Evangelical Christians therefore need to rediscover the wisdom of the Reformers.
In stressing the primary authority of the Holy Scriptures, the Reformers were not urging the Church to ignore – much less dismiss – the secondary authority of tradition. If Scripture is the authoritative text for the Church, tradition must serve as its authoritative interpreter.
In his Large Catechism, Martin Luther writes thus about the Apostles Creed: ‘Here you find the whole essence of God, his will and his work beautifully portrayed in a few but comprehensive words’. In the same work, Luther asserts that ‘… the Creed brings us full mercy, sanctified us and make us acceptable to God’.

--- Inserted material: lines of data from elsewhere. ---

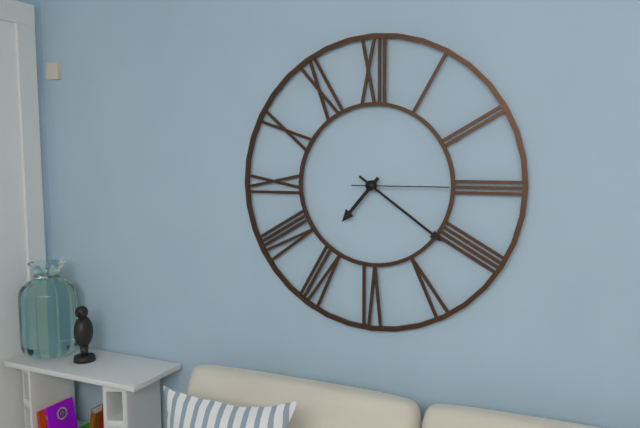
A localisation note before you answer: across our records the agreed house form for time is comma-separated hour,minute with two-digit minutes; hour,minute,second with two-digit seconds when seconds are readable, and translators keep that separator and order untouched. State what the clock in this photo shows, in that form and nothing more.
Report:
7,21,15
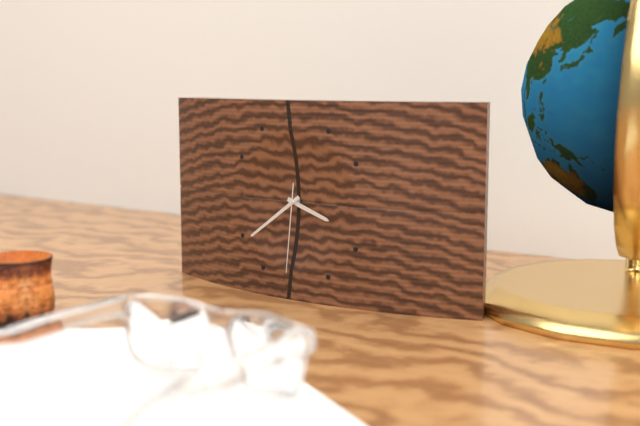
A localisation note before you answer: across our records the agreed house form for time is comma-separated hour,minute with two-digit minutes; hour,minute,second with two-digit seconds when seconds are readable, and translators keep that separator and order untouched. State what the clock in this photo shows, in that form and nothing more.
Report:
3,39,31
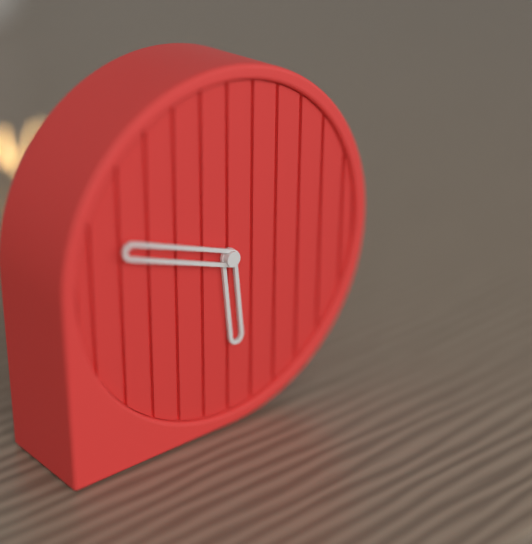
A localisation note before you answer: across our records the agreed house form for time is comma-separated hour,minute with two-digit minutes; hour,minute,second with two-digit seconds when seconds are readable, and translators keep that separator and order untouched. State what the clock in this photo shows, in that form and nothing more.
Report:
5,48
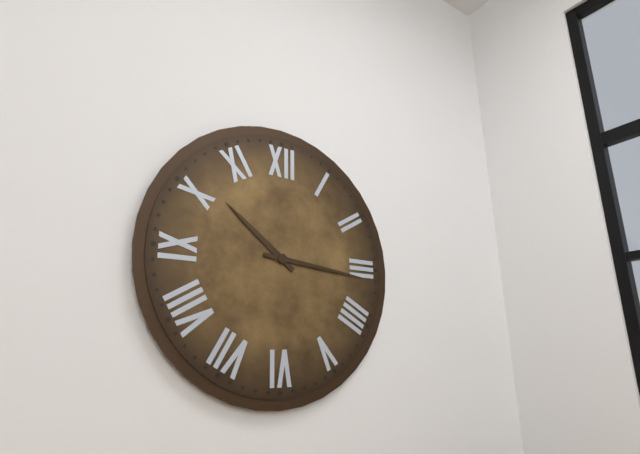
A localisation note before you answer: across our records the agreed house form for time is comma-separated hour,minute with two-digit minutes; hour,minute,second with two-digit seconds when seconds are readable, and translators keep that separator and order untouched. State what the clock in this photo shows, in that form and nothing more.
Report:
10,16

In similar vein, while John Calvin was highly critical of the teachings and practices of the Roman Catholic Church of his day he acknowledged the authority and value of tradition as the interpreter of Scripture. Thus, he could say that the ancient traditions of the Church seek to expound ‘the real meaning of Scripture’ and he acknowledged that the ecumenical creeds contain ‘the pure and genuine exposition of Scripture’.
The Roman Catholic theologian of the last century, Yves Congar, maintains that the nature of the Christian faith itself makes tradition important. The Christian faith, Congar argues, ‘is an inheritance that is both transmitted and received’. As authoritative interpretation, tradition enables the Christian properly understand the authoritative text, the Bible.

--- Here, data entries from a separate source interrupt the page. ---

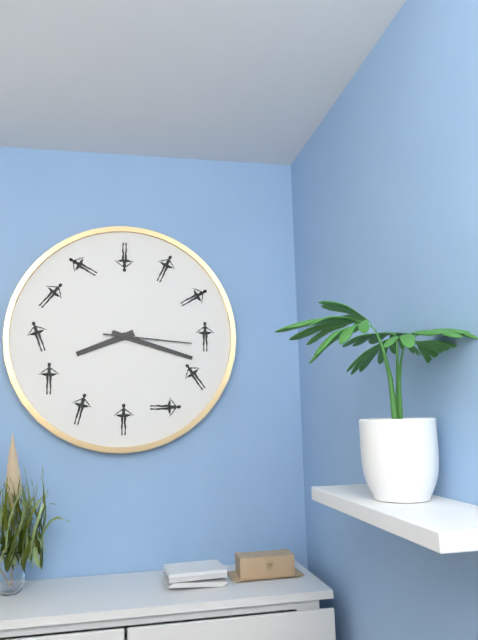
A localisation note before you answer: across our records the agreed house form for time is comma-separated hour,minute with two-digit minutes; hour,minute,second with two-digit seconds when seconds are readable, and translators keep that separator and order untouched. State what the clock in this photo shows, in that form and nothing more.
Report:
8,18,16
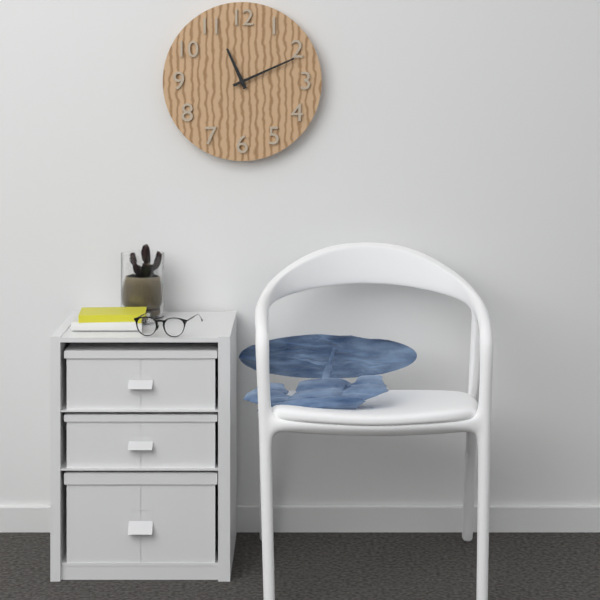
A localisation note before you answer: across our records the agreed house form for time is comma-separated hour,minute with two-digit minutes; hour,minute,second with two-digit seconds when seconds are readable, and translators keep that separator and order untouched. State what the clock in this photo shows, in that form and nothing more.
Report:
11,11
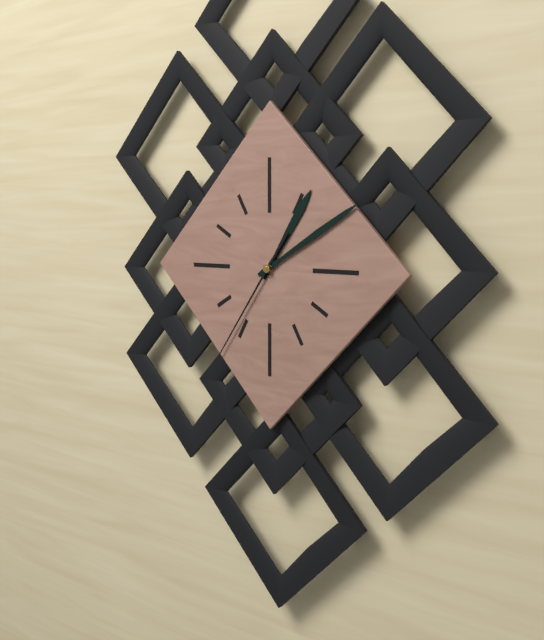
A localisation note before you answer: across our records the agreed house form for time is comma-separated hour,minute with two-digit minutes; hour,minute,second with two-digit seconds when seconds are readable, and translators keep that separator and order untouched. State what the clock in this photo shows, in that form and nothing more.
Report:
1,10,36
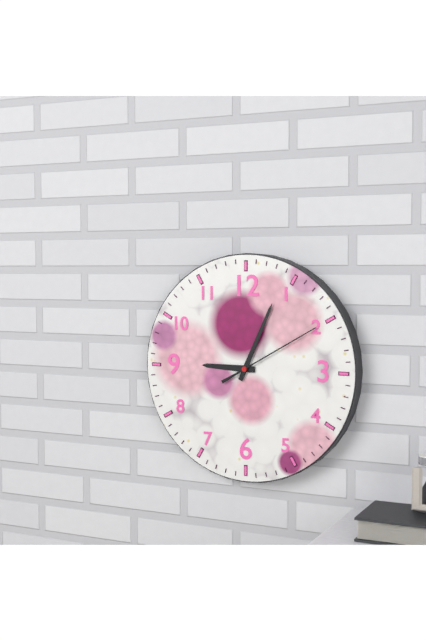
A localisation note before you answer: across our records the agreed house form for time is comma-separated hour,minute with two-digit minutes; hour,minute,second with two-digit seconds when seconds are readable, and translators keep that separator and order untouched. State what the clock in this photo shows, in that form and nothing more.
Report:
9,04,10
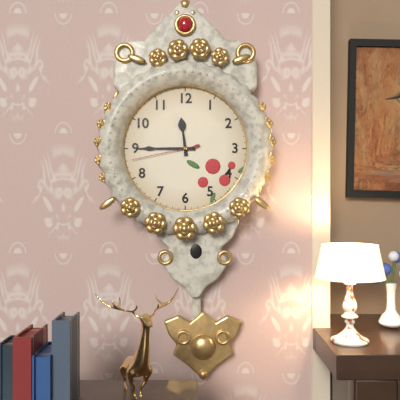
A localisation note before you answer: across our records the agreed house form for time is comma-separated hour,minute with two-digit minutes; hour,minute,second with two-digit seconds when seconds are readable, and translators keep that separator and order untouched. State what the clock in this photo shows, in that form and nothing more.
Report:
11,45,43
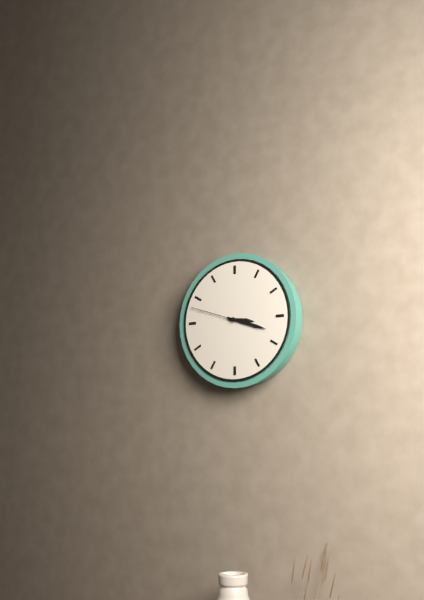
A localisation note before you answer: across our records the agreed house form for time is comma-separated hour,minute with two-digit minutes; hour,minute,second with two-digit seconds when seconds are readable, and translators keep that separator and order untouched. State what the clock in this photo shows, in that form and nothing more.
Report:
3,18,48
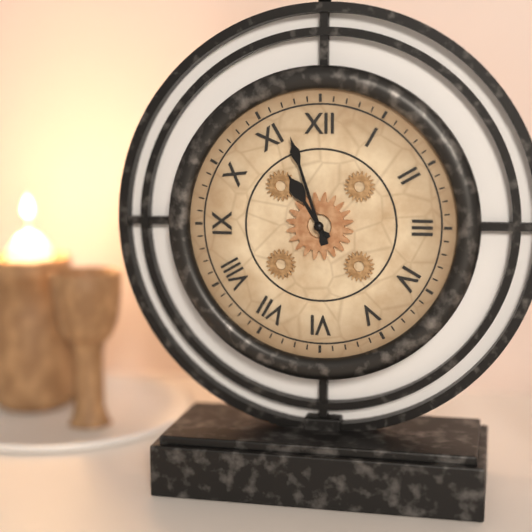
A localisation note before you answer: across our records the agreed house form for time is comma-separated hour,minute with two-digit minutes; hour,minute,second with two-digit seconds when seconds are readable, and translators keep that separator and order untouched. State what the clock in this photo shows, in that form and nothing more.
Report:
10,57
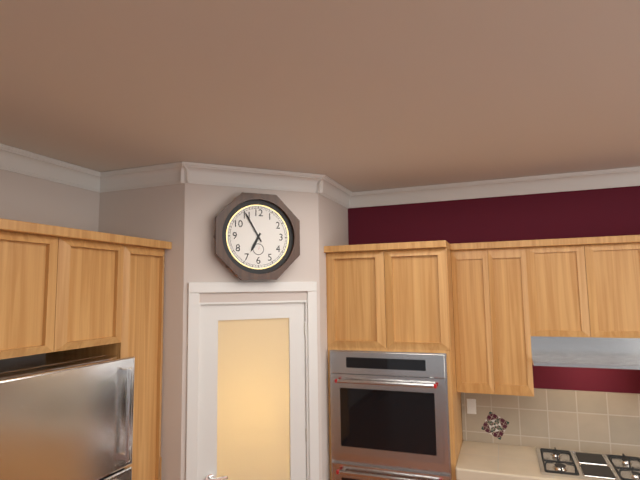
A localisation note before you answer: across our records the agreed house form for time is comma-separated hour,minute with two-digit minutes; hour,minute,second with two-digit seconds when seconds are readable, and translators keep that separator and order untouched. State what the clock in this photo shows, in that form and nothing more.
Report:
6,55
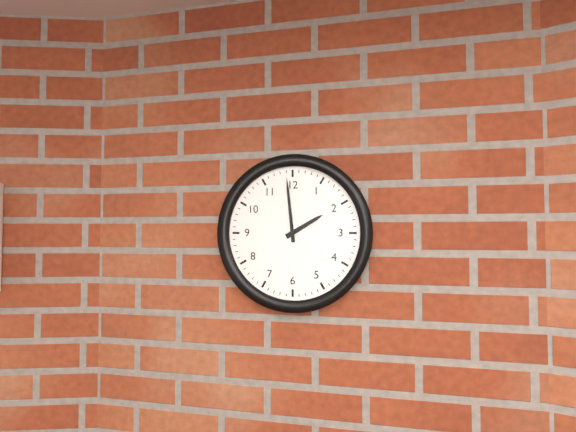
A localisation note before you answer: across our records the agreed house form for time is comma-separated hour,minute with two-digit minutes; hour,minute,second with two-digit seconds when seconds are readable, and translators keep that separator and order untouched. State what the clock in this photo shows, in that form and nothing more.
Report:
1,59
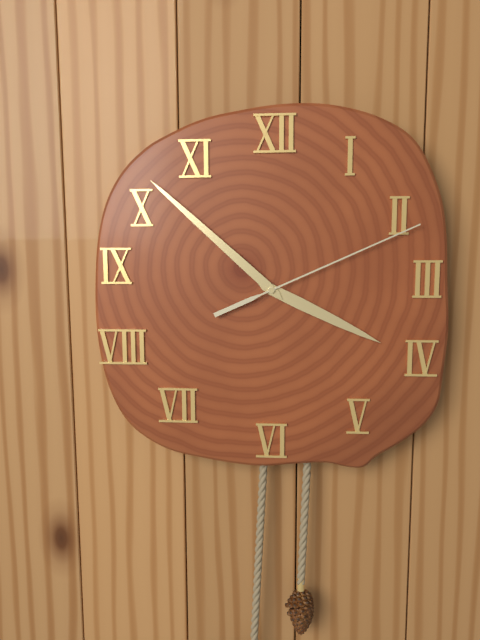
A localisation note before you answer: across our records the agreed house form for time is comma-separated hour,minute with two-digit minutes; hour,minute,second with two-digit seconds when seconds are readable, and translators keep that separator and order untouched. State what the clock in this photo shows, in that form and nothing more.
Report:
3,52,11
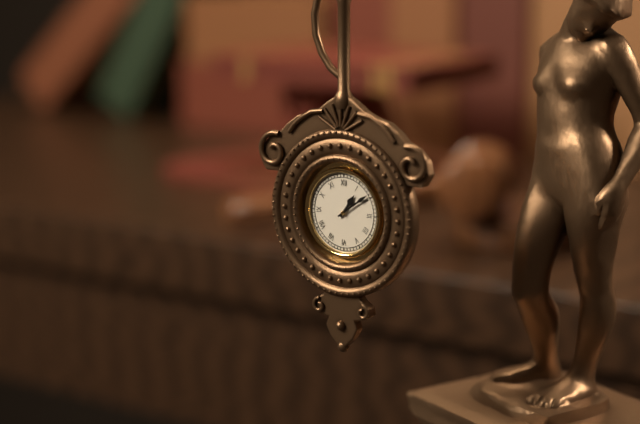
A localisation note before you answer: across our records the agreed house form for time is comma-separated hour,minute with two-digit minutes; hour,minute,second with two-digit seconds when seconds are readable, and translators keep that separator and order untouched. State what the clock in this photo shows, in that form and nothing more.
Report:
1,09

To say that the universal Church, whose life and ministry are shaped by Scripture as its authoritative interpreter is to acknowledge that she alone is able to discern the counsel of God it contains, by the help of the Holy Spirit.
Perhaps one of the reasons why some evangelicals have difficulties with recognising the role of tradition in Christian theology is because the relationship between the Holy Spirit, the Church and Scripture is not explored in sufficient depth.
The theological significance of the fact that the Spirit who inspires the authors and the texts of Scripture (2 Timothy 3:16) is the same Spirit who will guide the Church into all truth (John 16:13) must be carefully teased out if we are to have a robust understanding of the nature and role of tradition.
It was J. I. Packer, one of evangelicalism most important theologians, who made this point in his book, Fundamentalism and the Word of God. ‘The Spirit’, writes Packer, ‘has been active in the Church from the first, doing the work he was sent to do –guiding God’s people into an understanding of revealed truth’. ‘The history of the Church’s labour to understand the Bible’, he continues, ‘forms a commentary on the Bible which we cannot despise or ignore without dishonouring the Holy Spirit’.
The Church of today ministers in a world where great cultural upheavals are evident. Described by some enigmatically as the postmodern condition, our society witnesses an ever-deepening suspicion of received social conventions and traditions.
As the Belgian theologian Lieven Boeve observes, in the culture we call postmodern ‘emancipation from bonds that were once taken for granted and left unquestioned has resulted in a situation in which every human being is given the structurally-subjective task of constructing his or her own personal identity’.
In this postmodern world, the church that takes no interest in being shaped by her rich theological and spiritual traditions will be vulnerable to the seductive lure of the new and the novel. And in preferring discontinuities instead of continuities, such a Church runs the great risk of losing her identity, her uniqueness as God’s people and become indistinguishable from the rest of society.